The Gap FastAgency Fills

AG2 (the community fork of AutoGen) is a powerful multi-agent framework. But taking an AG2 workflow from a Python script to a production application requires work: you need a web interface for users to interact with agents, a way to handle human-in-the-loop approvals, and a deployment pattern that keeps agents running reliably.
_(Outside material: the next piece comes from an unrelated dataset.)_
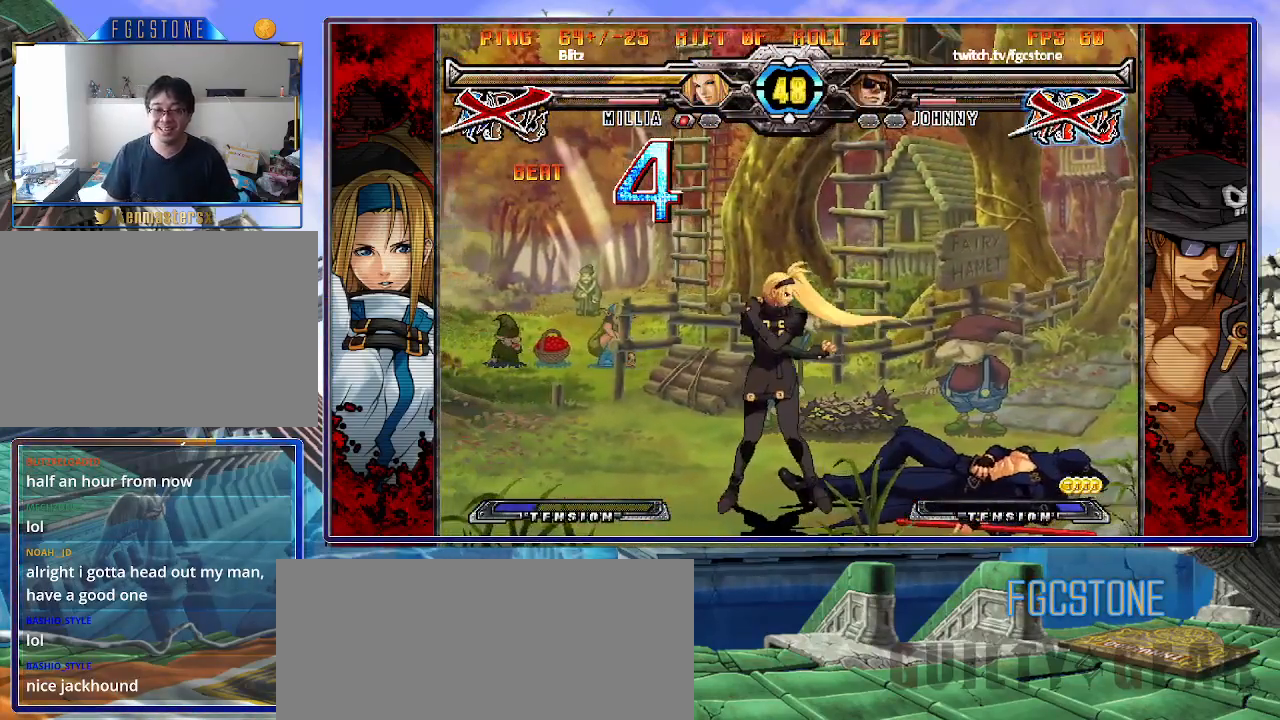
{"buttons": ["S"], "left_stick": "center", "events": [[67, "S", "up"], [83, "K", "down"], [150, "S", "down"], [167, "K", "up"], [250, "S", "up"], [267, "K", "down"], [317, "S", "down"], [333, "K", "up"], [400, "K", "down"], [400, "S", "up"], [483, "S", "down"], [500, "K", "up"]]}
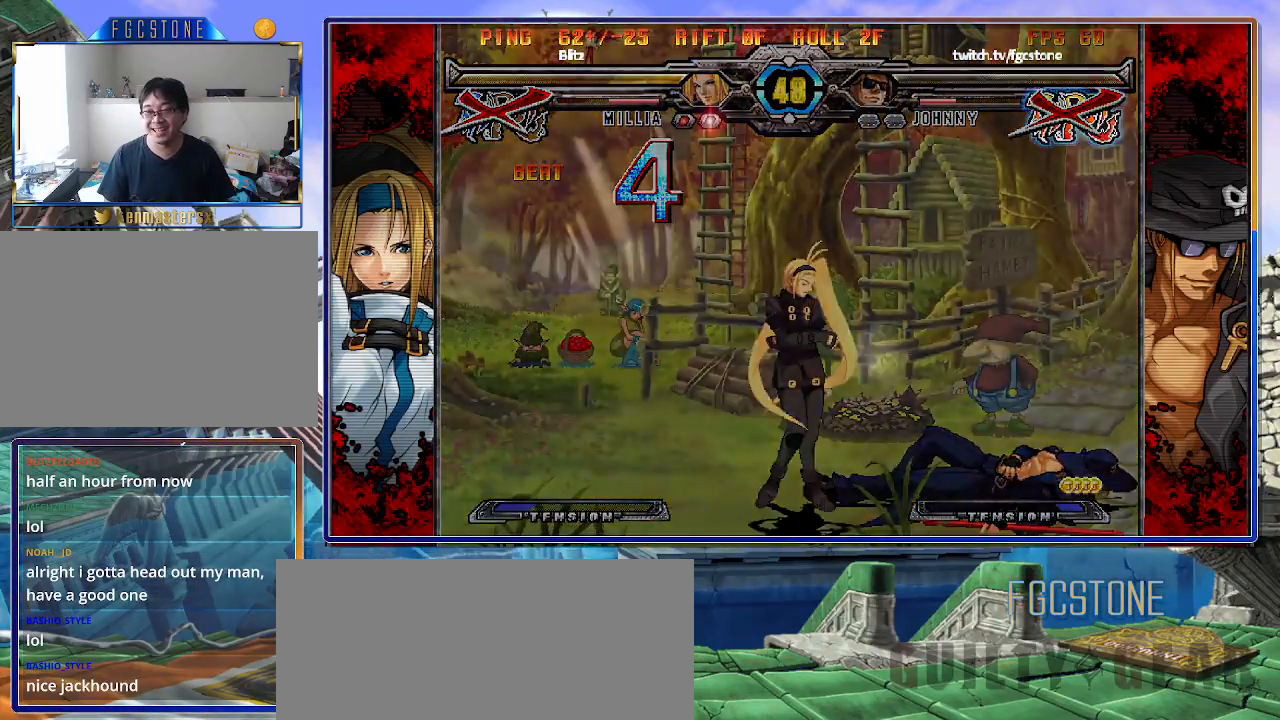
{"buttons": [], "left_stick": "center", "events": [[67, "S", "up"]]}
FastAgency adds a workflow abstraction layer and a set of UI adapters on top of AG2. The same workflow definition runs in a terminal (for development), a Mesop web app (for internal tools), or a FastAPI service (for API-accessible deployments) -- by swapping one line.

The Architecture

FastAgency has three layers:

  • Workflow: your AG2 agent logic, wrapped in a FastAgency workflow class
  • IO Adapter (UI): ConsoleUI (terminal), MesopUI (web), or FastAPIAdapter (REST API)
  • App: wires the workflow to the adapter and runs it
import fastagency
from fastagency import FastAgency
from fastagency.ui.console import ConsoleUI  # swap to MesopUI for web
from autogen import ConversableAgent
 
# Define your AG2 workflow inside a FastAgency workflow function
@fastagency.wf.register(name='research_task', description='Research a topic and produce a report')
def research_workflow(ui: fastagency.UIBase, params: dict) -> str:
    # AG2 agents defined inside the workflow
    user_proxy = ConversableAgent(
        name='user_proxy',
        human_input_mode='NEVER',
        max_consecutive_auto_reply=5,
    )
    researcher = ConversableAgent(
        name='researcher',
        system_message='You are a research assistant. Be concise and factual.',
        llm_config={'model': 'gpt-4o', 'api_key': 'YOUR_KEY'},
    )
 
    # Get input from the UI (works in console and web)
    topic = ui.text_input('What topic should I research?')
 
    # Run the agent conversation
    result = user_proxy.initiate_chat(
        researcher,
        message=f'Research this topic and write a 3-paragraph summary: {topic}',
    )
    return result.summary
 
# Wire to ConsoleUI and run
app = FastAgency(wf=fastagency.wf, ui=ConsoleUI())
app.start()
 

Switching from Console to Web (MesopUI)

Replace ConsoleUI with MesopUI and the same workflow runs as a web application. No changes to the workflow logic.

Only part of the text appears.